Saturday, March 28, 2015

Day 87 - Starting to Close the Trauma Wound Again

Dear Friend, 

This brings us to yesterday, Friday.  What happened Friday?  Geez.  I can't remember yesterday.  I remember what I made for dinner and that we watched "Interstellar".  I remember that I got a phone call from a Texas number and my daughter saw it and wouldn't let me answer it in case it was my
 husband's brother.  It said there was a voice message left and she checked it, but found that there wasn't anything there.  

Oh yes, I got my hair colored.  I had held up fairly well until I left the house and then I started falling apart in the car and was wrestling to quit crying before I went in to get my hair done.  

After we ate dinner and watched the movie, I started coming apart again and crying real badly.  I asked my husband if we could go downstairs and watch some "Friends."  He said, of course, and we and our daughter watched a couple of episodes until the Xanax I took had kicked in and I had laughed enough I was calm again.  
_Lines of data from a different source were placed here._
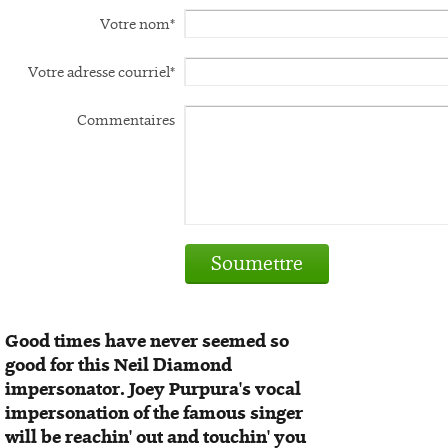
Votre nom*
Votre adresse courriel*
Commentaires
Soumettre
Good times have never seemed so
good for this Neil Diamond
impersonator. Joey Purpura's vocal
impersonation of the famous singer
will be reachin' out and touchin' you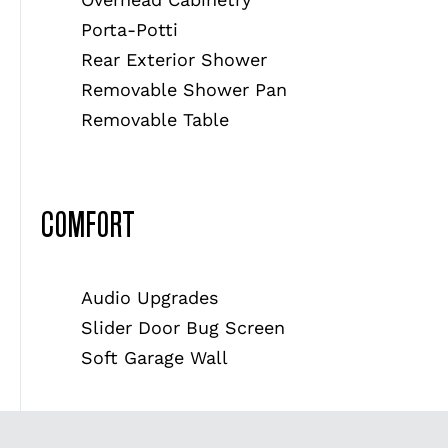
Porta-Potti
Rear Exterior Shower
Removable Shower Pan
Removable Table
COMFORT
Audio Upgrades
Slider Door Bug Screen
Soft Garage Wall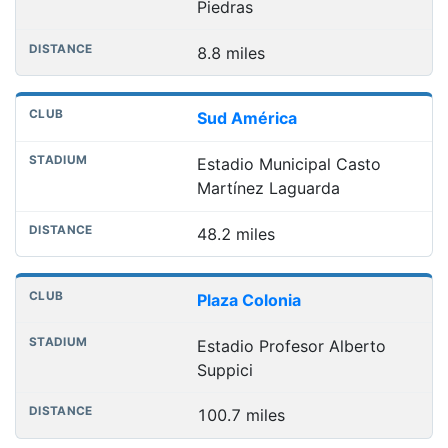
Piedras
8.8 miles
Sud América
Estadio Municipal Casto
Martínez Laguarda
48.2 miles
Plaza Colonia
Estadio Profesor Alberto
Suppici
100.7 miles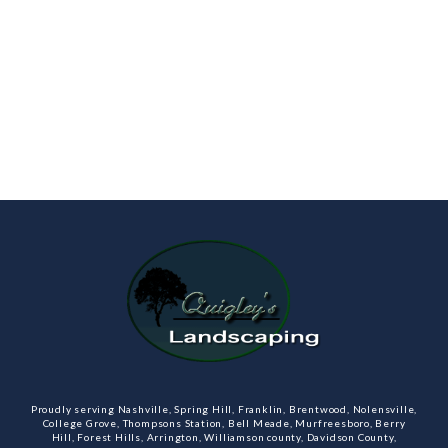
Proudly serving Nashville, Spring Hill, Franklin, Brentwood, Nolensville,
College Grove, Thompsons Station, Bell Meade, Murfreesboro, Berry
Hill, Forest Hills, Arrington, Williamson county, Davidson County,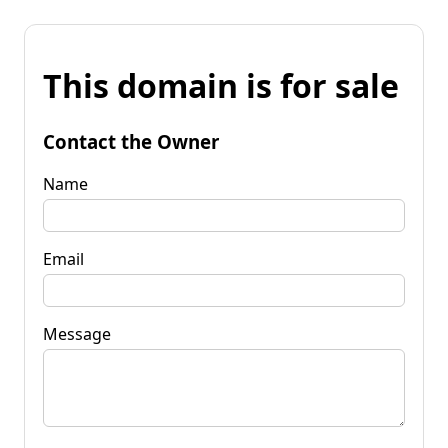
This domain is for sale
Contact the Owner
Name
Email
Message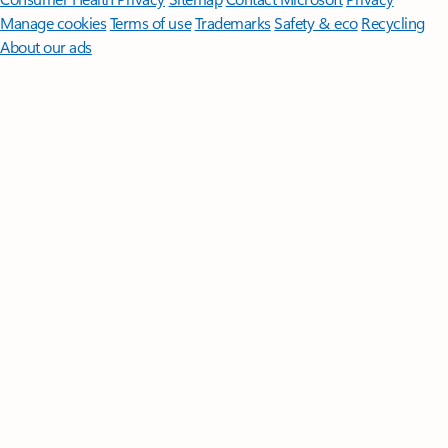
Manage cookies
Terms of use
Trademarks
Safety & eco
Recycling
About our ads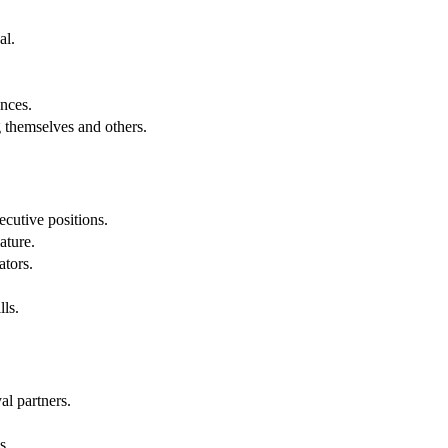
al.
.
nces.
g themselves and others.
cutive positions.
ature.
ators.
lls.
al partners.
s.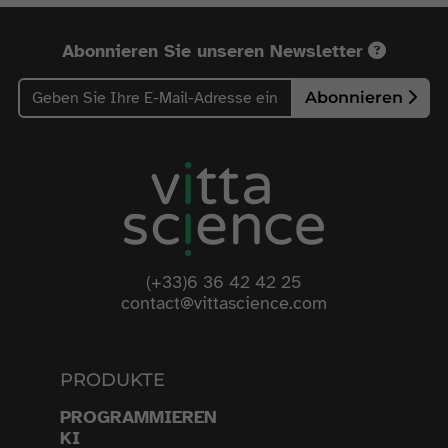
Abonnieren Sie unseren Newsletter
Abonnieren
(+33)6 36 42 42 25
contact@vittascience.com
PRODUKTE
PROGRAMMIEREN
KI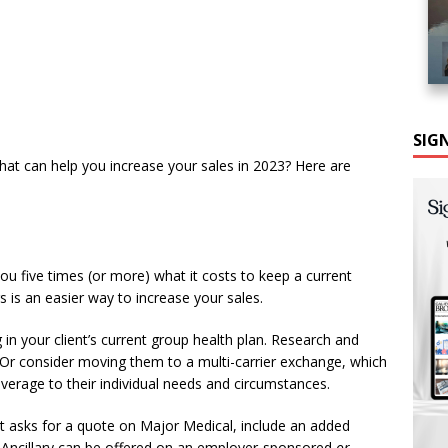
SIG
that can help you increase your sales in 2023? Here are
ou five times (or more) what it costs to keep a current
s is an easier way to increase your sales.
 in your client’s current group health plan. Research and
. Or consider moving them to a multi-carrier exchange, which
verage to their individual needs and circumstances.
nt asks for a quote on Major Medical, include an added
. Ancillary can be offered on an employer-sponsored
or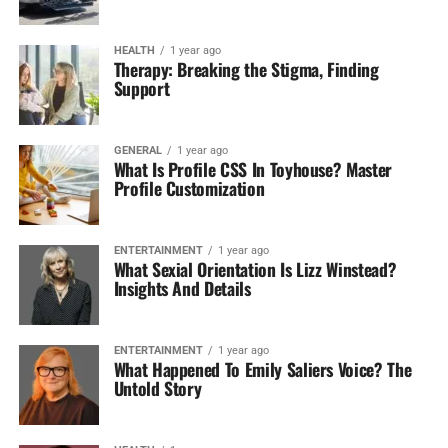
HEALTH
1 year ago
Therapy: Breaking the Stigma, Finding
Support
GENERAL
1 year ago
What Is Profile CSS In Toyhouse? Master
Profile Customization
ENTERTAINMENT
1 year ago
What Sexial Orientation Is Lizz Winstead?
Insights And Details
ENTERTAINMENT
1 year ago
What Happened To Emily Saliers Voice? The
Untold Story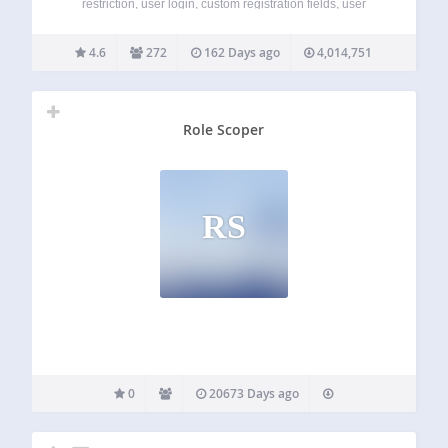
restriction, user login, custom registration fields, user
profiles, and more. Membership Sites. Simplified. You need
a membership site, but you want to focus on your business,
4.6
272
162 Days ago
4,014,751
not mastering a plugin. WP-Members is simple…
Role Scoper
RS
0
20673 Days ago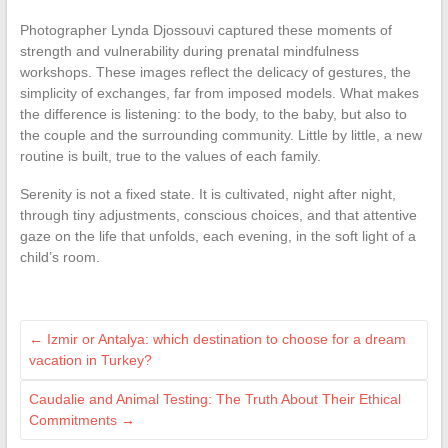
Photographer Lynda Djossouvi captured these moments of
strength and vulnerability during prenatal mindfulness
workshops. These images reflect the delicacy of gestures, the
simplicity of exchanges, far from imposed models. What makes
the difference is listening: to the body, to the baby, but also to
the couple and the surrounding community. Little by little, a new
routine is built, true to the values of each family.
Serenity is not a fixed state. It is cultivated, night after night,
through tiny adjustments, conscious choices, and that attentive
gaze on the life that unfolds, each evening, in the soft light of a
child’s room.
←
Izmir or Antalya: which destination to choose for a dream
vacation in Turkey?
Caudalie and Animal Testing: The Truth About Their Ethical
Commitments
→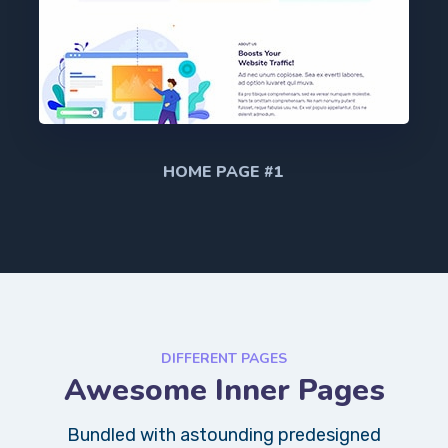
HOME PAGE #1
DIFFERENT PAGES
Awesome Inner Pages
Bundled with astounding predesigned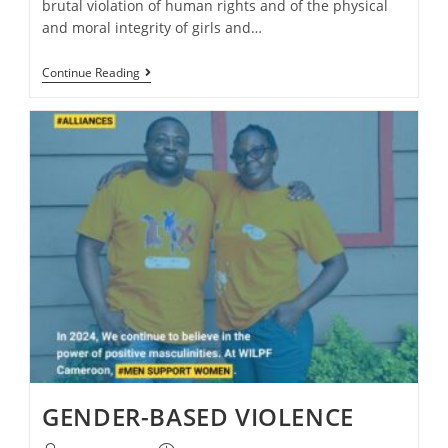
brutal violation of human rights and of the physical
and moral integrity of girls and…
Continue Reading
GENDER-BASED VIOLENCE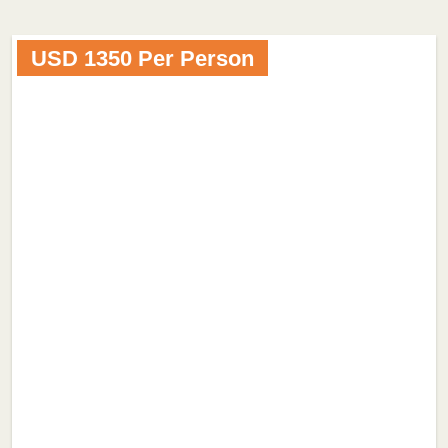
USD 1350 Per Person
Oh, in the afternoon I got on my email because I decided to write my oldest brother and tell him that he was mistaken.  I had, in fact, written him a very long letter taking his letter apart, virtually line by line - including the line bat putting me in my place.  But that I had decided that it would not beneficial for me to send it.  So my email setting out my boundaries was me laying down my sword and saying I was not going to fight with him about these things any more and that, surely, there were other things to talk about.  

But ... to my surprise I found that he had sent me a slightly chatty email about the sudden firing of a government official in another state.  I was really happy about this and thought, "YES!  He gets it!"  So I write back right away providing a few tidbits of information I had and sent it to him.  And THEN I saw that he had sent this email the day before I sent mine to him.  So, it didn't represent anything in particular.  But I still thought that my emailing him about this would let him know that I was still willing to talk to him, just not about politics, justice, or religion.  And ... he hasn't written back at all.  And that hurt my little five-year-old trauma-stricken self who is still looking for her older brother to take care of her and protect her pretty dad gum badly.  Not as badly as the last few days, at least.  

My other brother hasn't responded at all.  I doubt that either of them understand that I can't afford to learn anything else about them or I won't be able to ever be around them again.